Par la suite, l’interprétation de la loi Debré fut encore le sujet de plusieurs débats, interrogeant profondément les catholiques sur le statut de leurs établissements privés, dans un contexte de crise de l’école publique et de développement de l’enseignement hors-contrat.
L’enseignement libre : mode de fonctionnement
Quel est aujourd’hui le véritable cadre de l’école sous contrat ?

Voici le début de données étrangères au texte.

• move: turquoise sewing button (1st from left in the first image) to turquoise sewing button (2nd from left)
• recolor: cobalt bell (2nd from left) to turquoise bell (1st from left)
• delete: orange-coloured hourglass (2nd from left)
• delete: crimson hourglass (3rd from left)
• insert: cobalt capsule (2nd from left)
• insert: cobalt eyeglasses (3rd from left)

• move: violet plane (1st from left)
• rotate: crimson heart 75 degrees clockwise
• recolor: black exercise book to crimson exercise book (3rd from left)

Derrière chaque école catholique se trouve une institution de droit privée, appelée « OGEC » (Organisme de Gestion de l’enseignement Catholique), qui en assure la gestion financière et employé tous les personnels en-dehors des professeurs, parmi lesquels bien sûr le chef d’établissement. Ce dernier est directement nommé par l’autorité de tutelle (évêque ou congrégation religieuse), après concertation avec l’OGEC. Le cadre de son action est défini par les Statuts de l’Enseignement Catholique. Les professeurs, quant à eux, sont considérés depuis 2005 comme des agents publics de l’Etat, soumis à une double ligne hiérarchique publique (exercée par le rectorat par le biais des inspecteurs académiques) et privée (dans le cadre de l’établissement). Leur nomination est le résultat d’un accord entre les instances de l’Education Nationale et le chef d’établissement.

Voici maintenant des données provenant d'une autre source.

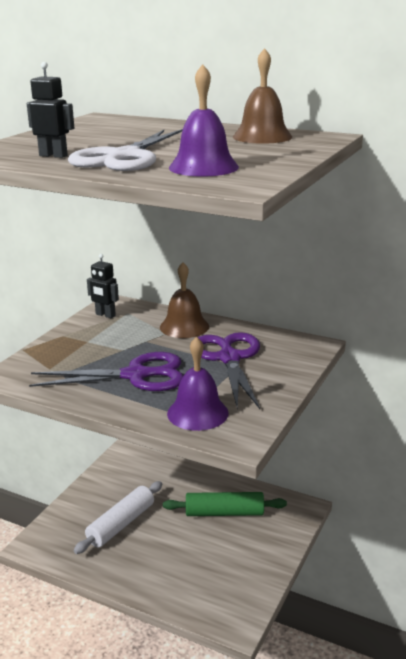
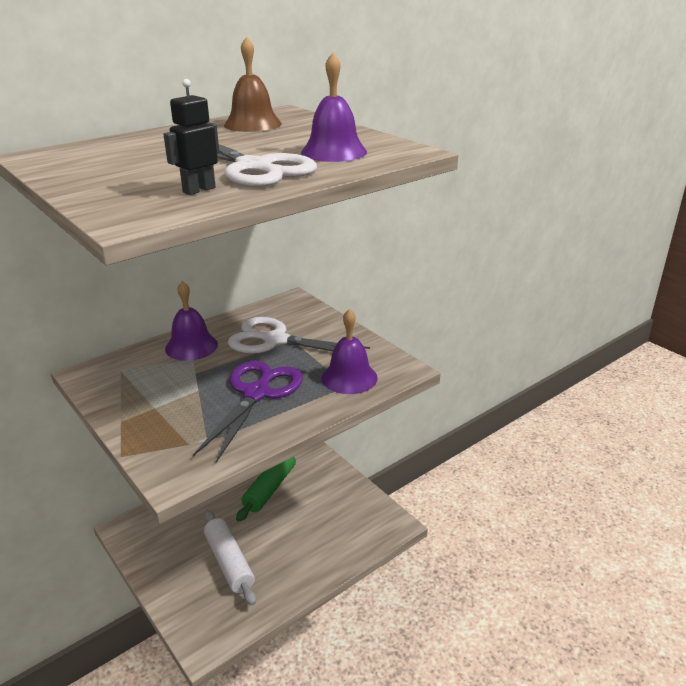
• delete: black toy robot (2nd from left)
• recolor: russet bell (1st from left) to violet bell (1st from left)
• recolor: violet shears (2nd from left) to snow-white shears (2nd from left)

Le financement des écoles privées est donc seulement partiellement assuré par l’Etat, qui rémunère les professeurs titulaires (recrutés par concours) et contractuels. Les communes, départements et régions contribuent à hauteur de 10% aux autres dépenses des établissements, dont le reste des fonds est d’origine totalement privée (essentiellement les droits de scolarité payés par les familles). Sur le budget total d’une école privée, les fonds se répartissent ainsi en règle générale pour moitié entre l’origine publique et privée.
Enseignement catholique : que dit l’Eglise ?
Que dit l’Eglise ? À plusieurs reprises, les papes ont insisté sur la nécessité d’offrir aux enfants baptisés une éducation chrétienne : il s’agissait pour le pape Benoît de l’un des trois « principes non-négociables » à défendre de manière urgente dans les sociétés modernes[1]. Le Code de Droit Canonique affirme encore le droit et le devoir pour les parents, conjointement avec l’Eglise, d’éduquer leurs enfants en catholiques et de choisir les institutions et les moyens qui y pourvoiront au mieux. Il prévoit que « les parents confieront leurs enfants aux écoles où est donnée une éducation catholique »[2], que « l’Eglise a le droit de fonder et de diriger des écoles de toute discipline, genre et degré »[3], et que « l’Ordinaire du lieu [l’évêque] a le droit pour son diocèse de nommer ou d’approuver les maître qui enseignent la religion »[4]. Il appartient ainsi au droit de l’évêque de veiller sur les écoles catholiques de son territoire et de les visiter[5].